My Grandpa just died today. It may seem crazy that I am writing a blog post a mere hour or so after he passed, but I have so many thoughts running around in my head that I feel like I have to write them down. I don't want to forget a single thing about the man who has meant so much to me. These are the last pictures I have of my Grandpa. I so wish I had gotten to see him one last time, but I am comforted by the fact that I will see him again. I hate that I live so far away from my family. I am grateful that he didn't have to suffer too long. He had Parkinson's, and it was slowly changing who he was, but his last time in the hospital was relatively short and sweet. I am told he passed away peacefully. All of his kids were able to see him before he went too (which is a tender mercy since my Aunt lives in AZ but happened to be there visiting when he took a turn for the worst).
The rest of this post will be all over the place! I just want to write down all the random things I hope to never forget from my amazing Grandpa.
He was a huge source of my confidence as a teenager. He was forever calling me beautiful (literally he would say "Hello beautiful!" in greeting). And he wasn't just saying it to say it, I could tell he really meant it. Anytime I went clothes shopping with my Mom and Grandma (which was lots of the time), he would demand I give him a fashion show when we got home so he could see how great I looked in everything. I appreciate that sweet gift he gave me, for I learned that the world's opinion isn't all that important. Having an amazing supportive family means more than passing trends.
Who else can say that their Grandpa was so cool he helped plan their wedding night?! My Grandpa and I always had an open relationship and would talk about anything and everything. During the planning stages of our wedding, my Grandpa had the idea to dress me up in a tool belt and construction hat for Jon for my wedding night. This was all planned out over family dinner. And my Grandpa was even the one who bought the hat and had it all ready to hand off to me at the hotel! He also gave Jon some bedroom advice!
Grandma's house is always cold, like always. Grandpa would always have his "ARM strong heaters" available. Which was just a big bear hug.
Grandpa ALWAYS pointed at things with his middle finger. I'm 100% immature and have chuckled about it since I first understood what the middle finger stood for.
I will never understand how he didn't like cheese. That one fact made me question his judgment ;)
He also would always make ice cream runs to satisfy the family's sweet tooth, but he didn't eat the stuff. He just would go because he knew we wanted it. Selfless--that's what he was.
He was always quick with a blue grass/old country song.

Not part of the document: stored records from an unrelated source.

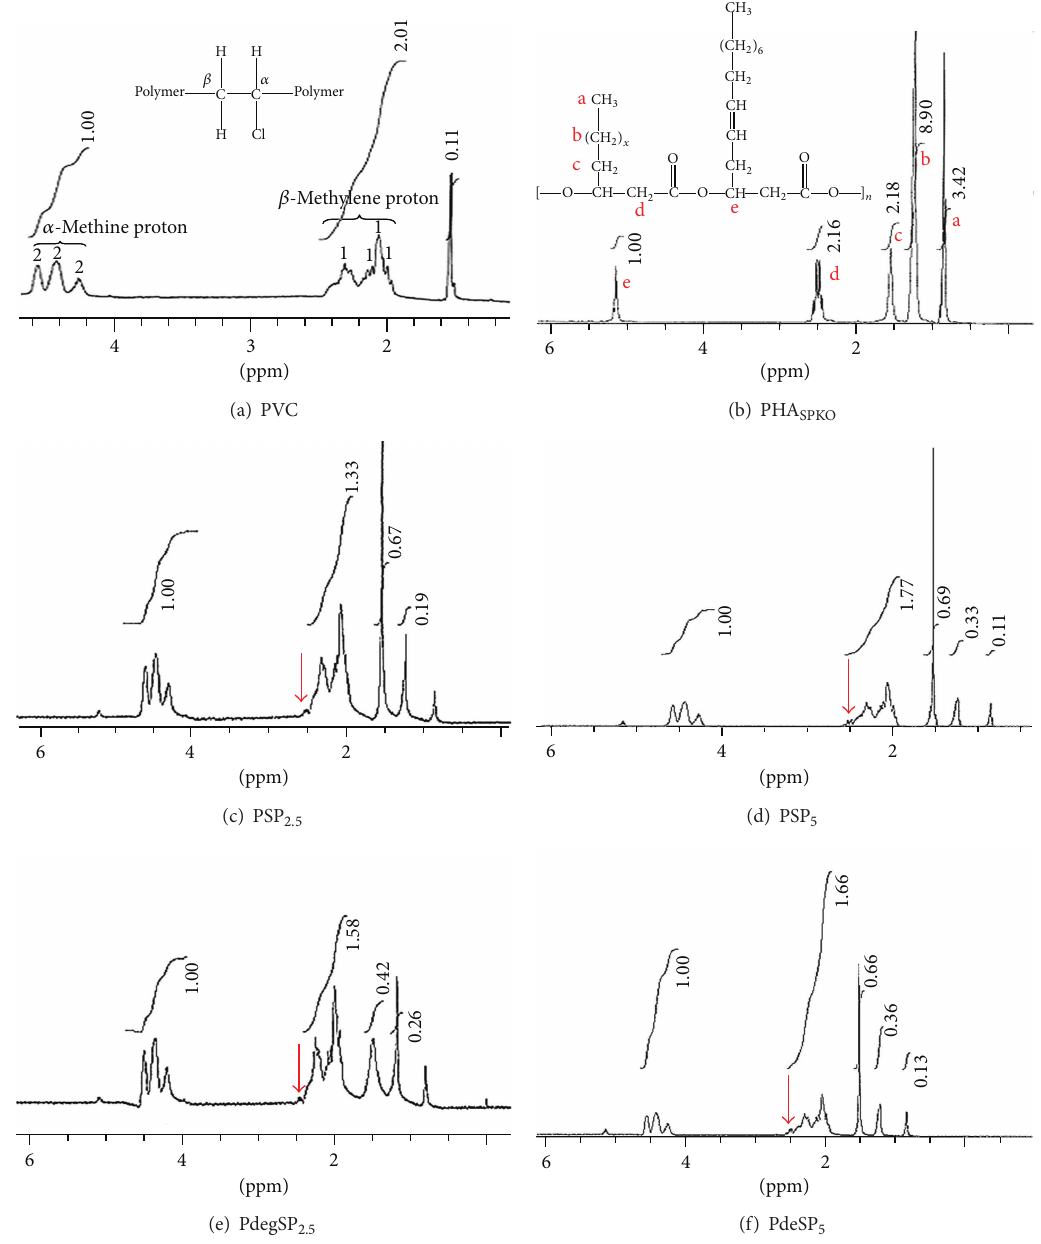
Figure 3: 1 H-NMR spectra of (a) PVC, (b) PHA SPKO , (c) PSP 2.5 , (d) PSP 5 , (e) PdegSP 2.5 , and (f) PdeSP 5 binary blends.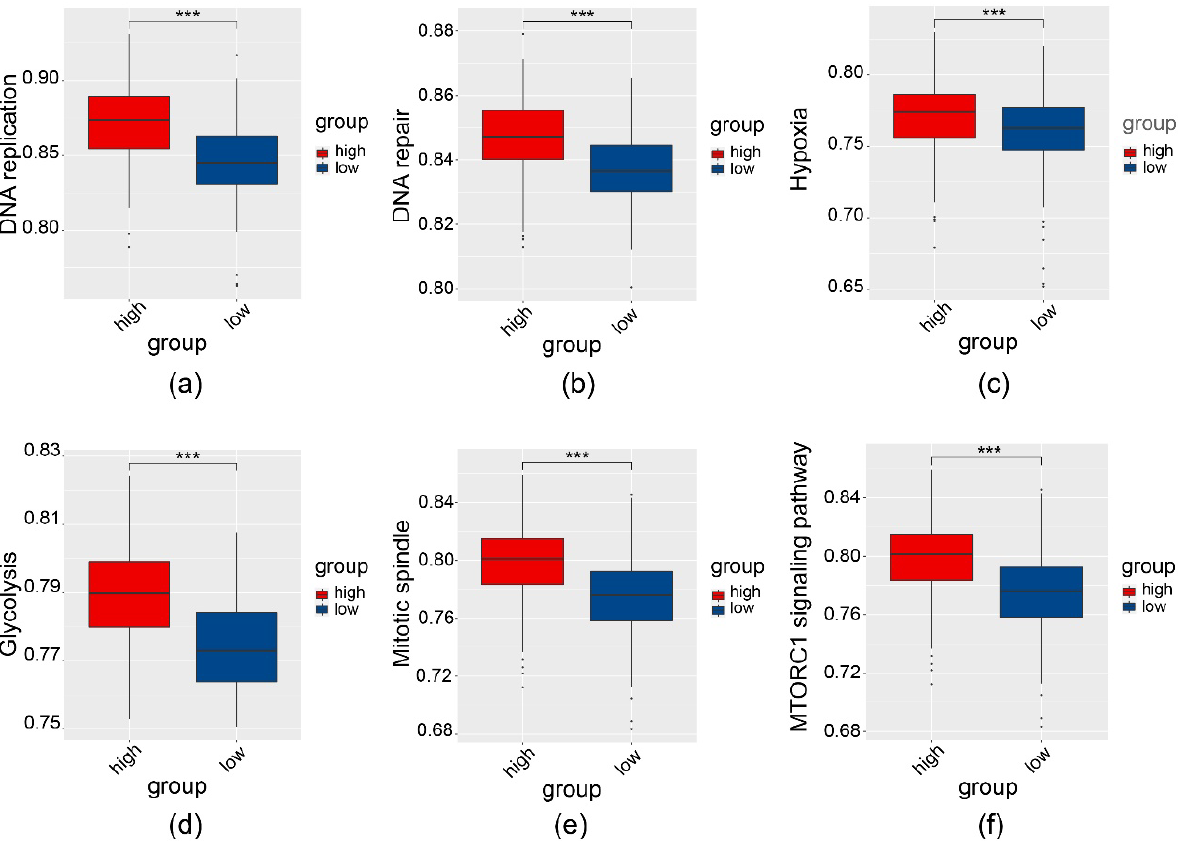
Regarding molecular and cellular characteristics, GSVA unveiled that several malignancy-related events were significantly altered in the high-risk group compared with the high-risk group (Figure 5a–i).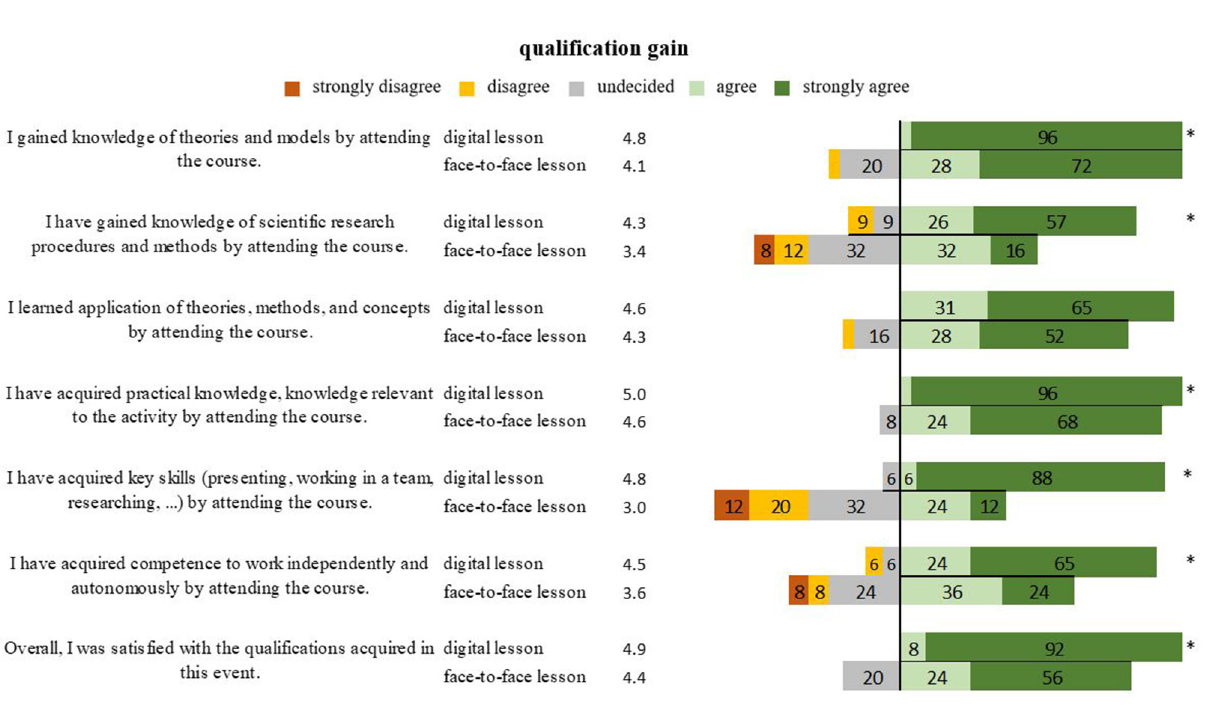
FIGURE4 Representation of students’ opinions on the skills and knowledge acquired in digital and face-to-face teaching in percentages. *Marks significant differences.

He was such a hard worker. He worked up until a few months before his death. When he was younger his Dad died leaving him the oldest kid in charge, so he worked as a janitor at school before he went to school himself. He worked multiple jobs at once. It helped teach me that you should never be afraid to work hard for something. He never struck it rich or anything like that, but he always made sure his family was taken care of.

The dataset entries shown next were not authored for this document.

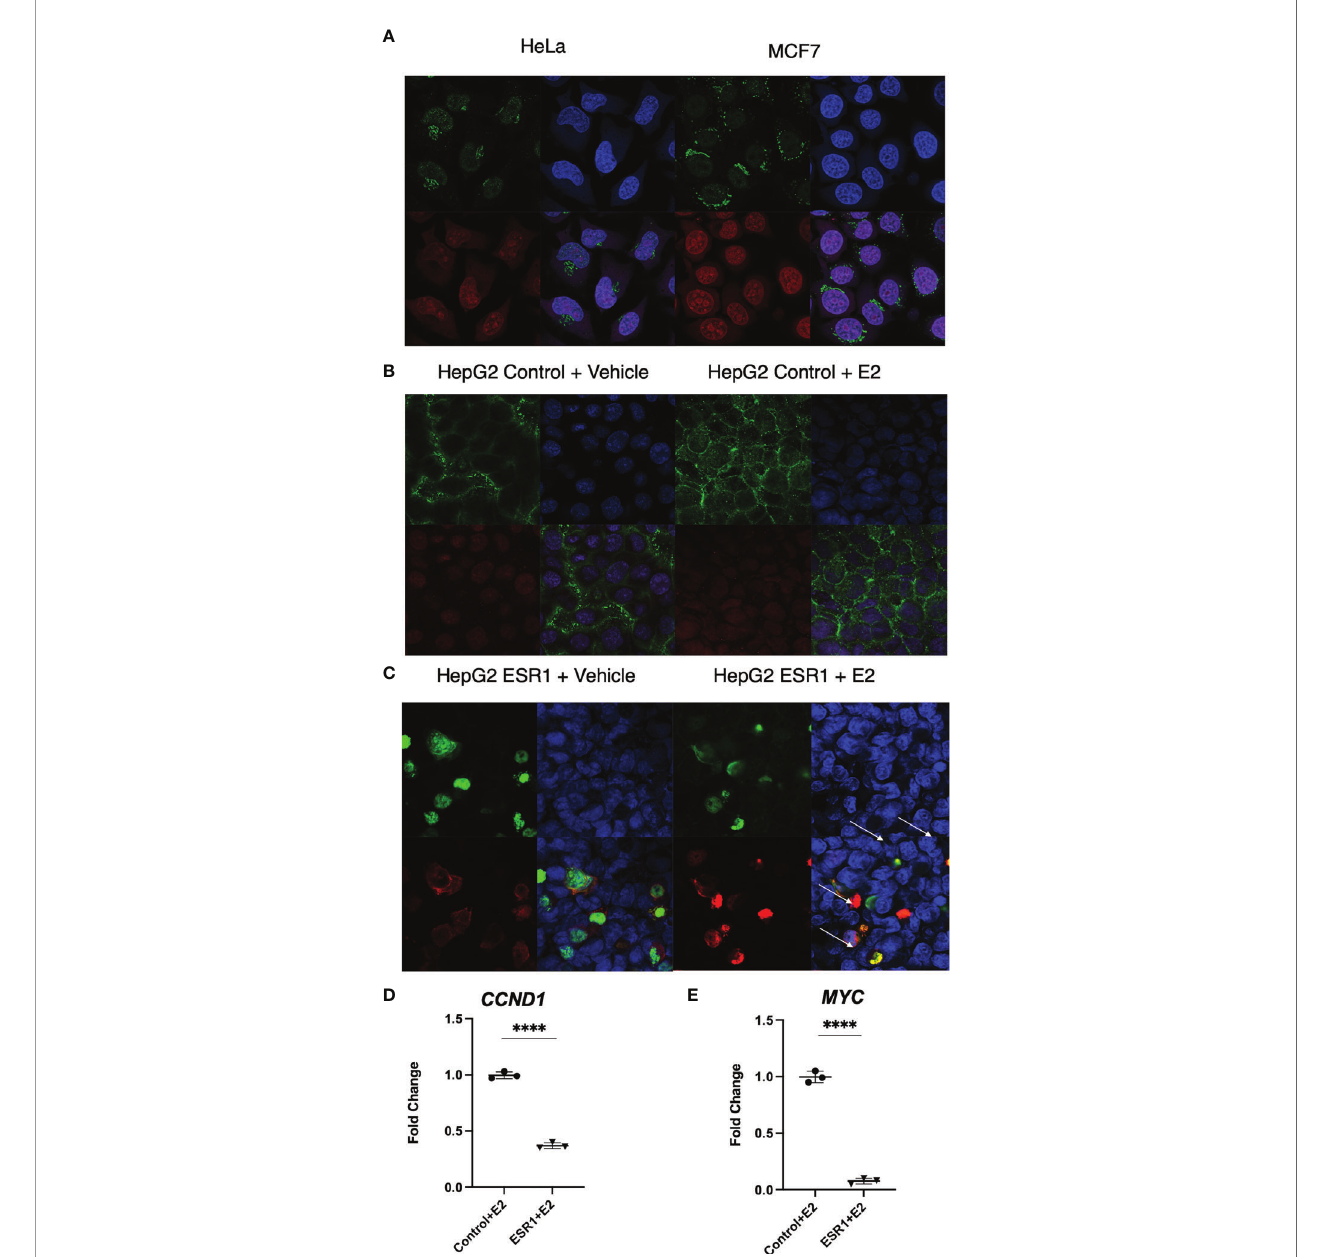
FIGURE 3 | ER- a colocalization with b -catenin decreases b -catenin target gene expression in vitro. (A) Immuno fl uorescent analysis of b -catenin (top left panel) and ER-a (bottom left panel) on HeLa and MCF7 cells. Nuclei (top right panel) were stained with DAPI. Merged image (bottom right panel) showing a nuclear localization of ER-a in MCF7 and cytoplasmic localization of b -catenin in both cell lines. The images were captured at 40X magni fi cation. (B) Immuno fl uorescent analysis of b - catenin (top left panel) and ER- a (bottom left panel) on HepG2 cells transfected with the control vector and exposed to vehicle or E2. Nuclei (top right panel) were stained with DAPI. Merged image (bottom right panel) showing the detection of cytoplasmic localization of b -catenin and absence of ER- a in the nucleus of HepG2 cells. (C) Immuno fl uorescent analysis of b -catenin (top left panel) and ER- a (bottom left panel) on HepG2 cells transfected with ESR1 coding vector and exposed to vehicle or E2. Nuclei (top right panel) were stained with DAPI. Merged image (bottom right panel) showing the concomitant detection in the nucleus of both b -catenin and ER- a in HepG2 cells represented by the yellow fl uorescence as indicated by the white arrows. The images were captured at 40X magni fi cation. (D) HepG2 cells overexpressing ESR1 expressed less CCND1 (FC = 0.3), MYC (FC = 0.065). Mean with SD values from N = 3 independent experiments are represented in the graph. ****p < 0.0001, Student ’ s t-test. SD, standard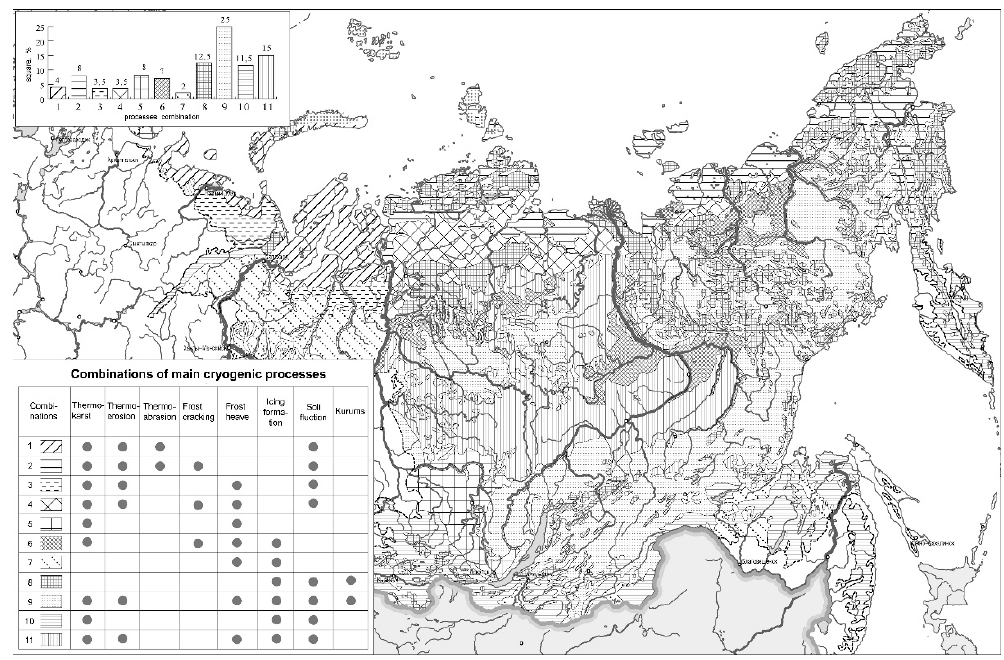
Figure 13. The map of combinations of the main cryogenic processes.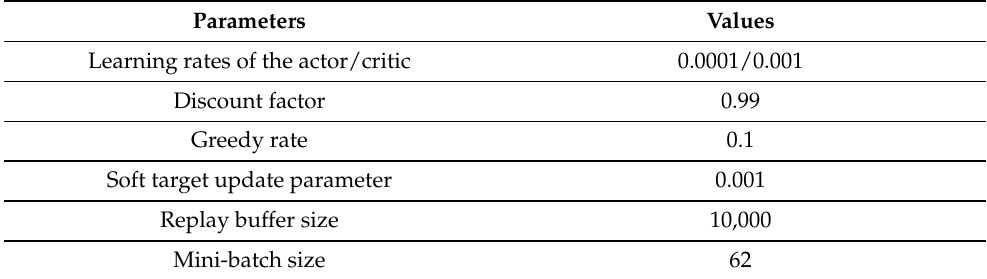
Table 2. Simulation Parameters for RL model.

As long as I remember he had white hair. I can't honestly picture it a different color. He called himself a silver fox.
Grandpa and Grandma bought Jon and I a gross of condoms at the army supply store (they are cheap there!!). When they went to check out the cashier looked at their purchases and back at them. My Grandma said "WHAT?! We aren't dead yet!"
Grandpa LOVED vegetables. I will forever picture him happily eating a plate full of onions and other assorted veggies. But if a single speck of cheese fell on his plate he would not rest until it was gone!
Grandpa was a stereotypical slow driver.
Grandpa pretty much always just did whatever Grandma said. He showed me how to serve those you love. And with that-- he always washed dishes after a family meal. It just always happened without question. And I don't think he minded it. He did it because he loved us.
At my wedding, my Grandpa was the one crying the hardest. I was having such a hard time not breaking down because I could hear his crying so hard. It was another memory that showed me just how much he cared about me. He was happy I was happy, and proud that I was getting married in the temple.
Grandpa was a romantic. I loved listening to him talk about the first time he saw Grandma at Coney Island. He told his buddies he was going to marry that girl. And he always flirted with her. He was young at heart. I think part of what I love about my husband is that I know he will still be flirting with me when we are old too!
Grandpa's glasses were always dirty! Don't know why I keep thinking about that, it was just funny he could see past all the speckles on his spectacles!
I always ended up wearing one of Grandpa's jackets when I got cold at their house.
Grandpa and I have the same size feet. Totally random, but it came in handy when I needed to borrow some of his Army boots.
That's all I can think of now, but there is so much more. Grandpa gave everything of himself. I am so grateful that he is no longer suffering. He gets to go visit with his parents now. He hasn't seen his Father in ages, I'm sure their reunion will be sweet. And I will try and be patient until the time comes I will get to be with him again. He better still have those ARM strong heaters ready!